[Items from a data source]
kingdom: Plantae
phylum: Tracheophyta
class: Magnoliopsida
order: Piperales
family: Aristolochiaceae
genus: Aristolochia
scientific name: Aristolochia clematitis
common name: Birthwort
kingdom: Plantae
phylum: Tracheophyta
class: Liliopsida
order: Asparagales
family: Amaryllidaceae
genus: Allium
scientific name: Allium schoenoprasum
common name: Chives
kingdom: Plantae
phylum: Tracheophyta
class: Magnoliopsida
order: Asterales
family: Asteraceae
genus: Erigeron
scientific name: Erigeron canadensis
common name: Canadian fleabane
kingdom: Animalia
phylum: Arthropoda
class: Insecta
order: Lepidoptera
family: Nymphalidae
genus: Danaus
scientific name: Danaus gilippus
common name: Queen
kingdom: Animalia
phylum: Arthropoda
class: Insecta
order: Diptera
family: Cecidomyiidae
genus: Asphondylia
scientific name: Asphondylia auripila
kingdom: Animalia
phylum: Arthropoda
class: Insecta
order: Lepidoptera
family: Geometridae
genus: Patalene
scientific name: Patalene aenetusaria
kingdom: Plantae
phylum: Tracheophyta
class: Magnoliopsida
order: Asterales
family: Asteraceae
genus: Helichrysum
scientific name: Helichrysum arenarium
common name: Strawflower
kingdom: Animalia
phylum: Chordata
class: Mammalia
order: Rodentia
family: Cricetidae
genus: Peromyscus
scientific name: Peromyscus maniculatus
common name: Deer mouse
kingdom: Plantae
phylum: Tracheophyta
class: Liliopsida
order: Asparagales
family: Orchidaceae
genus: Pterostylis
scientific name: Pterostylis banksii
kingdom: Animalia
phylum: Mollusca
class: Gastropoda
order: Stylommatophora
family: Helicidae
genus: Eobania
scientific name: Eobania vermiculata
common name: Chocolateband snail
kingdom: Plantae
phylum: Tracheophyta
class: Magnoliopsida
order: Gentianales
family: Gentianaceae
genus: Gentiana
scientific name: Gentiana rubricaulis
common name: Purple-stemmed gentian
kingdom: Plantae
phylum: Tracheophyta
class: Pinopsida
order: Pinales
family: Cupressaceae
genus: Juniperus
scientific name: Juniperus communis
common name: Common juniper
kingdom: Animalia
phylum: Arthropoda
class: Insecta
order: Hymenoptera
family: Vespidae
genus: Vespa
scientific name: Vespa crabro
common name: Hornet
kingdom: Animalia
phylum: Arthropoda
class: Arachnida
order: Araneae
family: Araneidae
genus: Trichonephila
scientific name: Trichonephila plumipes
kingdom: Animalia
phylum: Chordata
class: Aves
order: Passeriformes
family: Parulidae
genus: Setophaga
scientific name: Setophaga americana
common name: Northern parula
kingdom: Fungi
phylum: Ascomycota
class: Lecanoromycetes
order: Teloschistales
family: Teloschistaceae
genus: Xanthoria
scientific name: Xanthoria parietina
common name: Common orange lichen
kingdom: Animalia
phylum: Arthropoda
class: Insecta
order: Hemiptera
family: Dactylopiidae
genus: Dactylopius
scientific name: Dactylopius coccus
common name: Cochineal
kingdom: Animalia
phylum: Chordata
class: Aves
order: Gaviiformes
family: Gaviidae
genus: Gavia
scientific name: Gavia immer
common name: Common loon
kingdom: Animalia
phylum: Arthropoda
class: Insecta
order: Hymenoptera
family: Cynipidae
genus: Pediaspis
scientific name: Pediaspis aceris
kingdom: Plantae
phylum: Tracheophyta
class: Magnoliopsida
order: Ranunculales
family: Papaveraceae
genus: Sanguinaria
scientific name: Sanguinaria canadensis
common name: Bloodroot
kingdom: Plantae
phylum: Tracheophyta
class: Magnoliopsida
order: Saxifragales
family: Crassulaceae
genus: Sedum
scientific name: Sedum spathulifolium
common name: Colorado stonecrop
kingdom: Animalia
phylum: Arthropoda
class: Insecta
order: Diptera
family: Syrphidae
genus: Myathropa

**Stated problem**
Rewrite the lines from the one holding "family: Crassulaceae" through the end of the listing, both included, with "common name" swapped for "everyday name" and everything else left the same.

**Response**
family: Crassulaceae
genus: Sedum
scientific name: Sedum spathulifolium
everyday name: Colorado stonecrop
kingdom: Animalia
phylum: Arthropoda
class: Insecta
order: Diptera
family: Syrphidae
genus: Myathropa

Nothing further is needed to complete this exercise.